• **DOCUMENT EXTRACT**
* * * * * * *

Thank you again for your kind words dear step cousin, and I do hope your family researches continue to be successful.

Best Wishes


Judith responded:

Dear Chris,

Thank you very much for your very friendly email, and how nice to acknowledge me as your step-cousin, an honorary member of this very interesting family.  As I said to Elizabeth, although I'm not actually a Winspeare McCarty myself, these are the people I grew up with from a very early age, and I always considered them to be my own relations too.

You are welcome to use my information on your website, although perhaps not with things like email addresses (but I don't think you would do that anyway). One interesting bit of information about Eileen McCarty that you might like to have is that she most definitely inherited the Winspeare McCarty musical genes, as I can well remember going to hear her sing in a choir at the Royal Albert Hall every Christmas.

I was looking at your website this evening, which has certainly grown since the first time I landed there!  As you say some of the links don't work at the moment, but I shall come and visit you again some time when I expect the restructuring has been completed.  In the meantime, I do hope some of those missing Jenkins members of your family tree turn up eventually.  You never know - after all, family tree research seems to be getting more and more popular in the UK.

* * * * * * *

• **DATA SECTION**
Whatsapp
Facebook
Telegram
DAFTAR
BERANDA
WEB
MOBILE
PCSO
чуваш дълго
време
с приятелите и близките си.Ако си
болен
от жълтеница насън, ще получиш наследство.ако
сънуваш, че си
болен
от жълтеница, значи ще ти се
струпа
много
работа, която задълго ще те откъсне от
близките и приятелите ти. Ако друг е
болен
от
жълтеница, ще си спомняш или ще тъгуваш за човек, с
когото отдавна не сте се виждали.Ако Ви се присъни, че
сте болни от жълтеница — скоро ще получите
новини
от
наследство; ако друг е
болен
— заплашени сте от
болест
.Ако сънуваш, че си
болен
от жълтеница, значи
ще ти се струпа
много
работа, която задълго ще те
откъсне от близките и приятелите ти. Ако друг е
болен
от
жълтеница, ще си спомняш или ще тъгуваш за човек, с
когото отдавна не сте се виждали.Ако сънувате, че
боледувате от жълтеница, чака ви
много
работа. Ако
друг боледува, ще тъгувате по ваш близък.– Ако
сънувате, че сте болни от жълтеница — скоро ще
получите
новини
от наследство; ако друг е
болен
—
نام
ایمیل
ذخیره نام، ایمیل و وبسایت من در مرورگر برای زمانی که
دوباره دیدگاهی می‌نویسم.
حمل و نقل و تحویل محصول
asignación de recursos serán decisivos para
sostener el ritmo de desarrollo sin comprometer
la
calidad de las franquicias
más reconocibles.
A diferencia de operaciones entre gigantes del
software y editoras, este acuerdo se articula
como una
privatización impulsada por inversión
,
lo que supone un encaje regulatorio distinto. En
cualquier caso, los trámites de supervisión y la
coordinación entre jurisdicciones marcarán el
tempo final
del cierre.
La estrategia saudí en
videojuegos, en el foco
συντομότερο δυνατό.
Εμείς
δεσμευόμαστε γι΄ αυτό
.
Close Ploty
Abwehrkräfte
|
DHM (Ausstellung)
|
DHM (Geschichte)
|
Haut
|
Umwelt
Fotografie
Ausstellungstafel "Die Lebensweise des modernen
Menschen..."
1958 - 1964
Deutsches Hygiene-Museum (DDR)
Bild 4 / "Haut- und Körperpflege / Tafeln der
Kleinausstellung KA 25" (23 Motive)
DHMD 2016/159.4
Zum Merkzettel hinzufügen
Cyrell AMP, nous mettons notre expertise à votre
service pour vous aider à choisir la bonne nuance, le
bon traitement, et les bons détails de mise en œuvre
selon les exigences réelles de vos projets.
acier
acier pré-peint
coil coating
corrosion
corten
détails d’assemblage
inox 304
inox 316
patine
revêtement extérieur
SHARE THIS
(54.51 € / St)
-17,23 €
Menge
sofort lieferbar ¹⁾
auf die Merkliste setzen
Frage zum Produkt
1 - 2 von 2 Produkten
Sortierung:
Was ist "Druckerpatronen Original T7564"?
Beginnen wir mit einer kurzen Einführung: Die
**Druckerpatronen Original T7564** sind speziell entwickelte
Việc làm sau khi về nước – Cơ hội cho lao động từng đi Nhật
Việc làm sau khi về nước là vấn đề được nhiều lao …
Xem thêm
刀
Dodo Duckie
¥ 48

* * * * * * *

• **REQUIRED ACTION**
Update the family-history letter by rewriting the part that opens with "You are welcome" and closes with "popular in the UK.", with "Royal Albert Hall" replaced by "Royal Festival Hall".

• **WRITTEN REPLY**
You are welcome to use my information on your website, although perhaps not with things like email addresses (but I don't think you would do that anyway). One interesting bit of information about Eileen McCarty that you might like to have is that she most definitely inherited the Winspeare McCarty musical genes, as I can well remember going to hear her sing in a choir at the Royal Festival Hall every Christmas.

I was looking at your website this evening, which has certainly grown since the first time I landed there!  As you say some of the links don't work at the moment, but I shall come and visit you again some time when I expect the restructuring has been completed.  In the meantime, I do hope some of those missing Jenkins members of your family tree turn up eventually.  You never know - after all, family tree research seems to be getting more and more popular in the UK.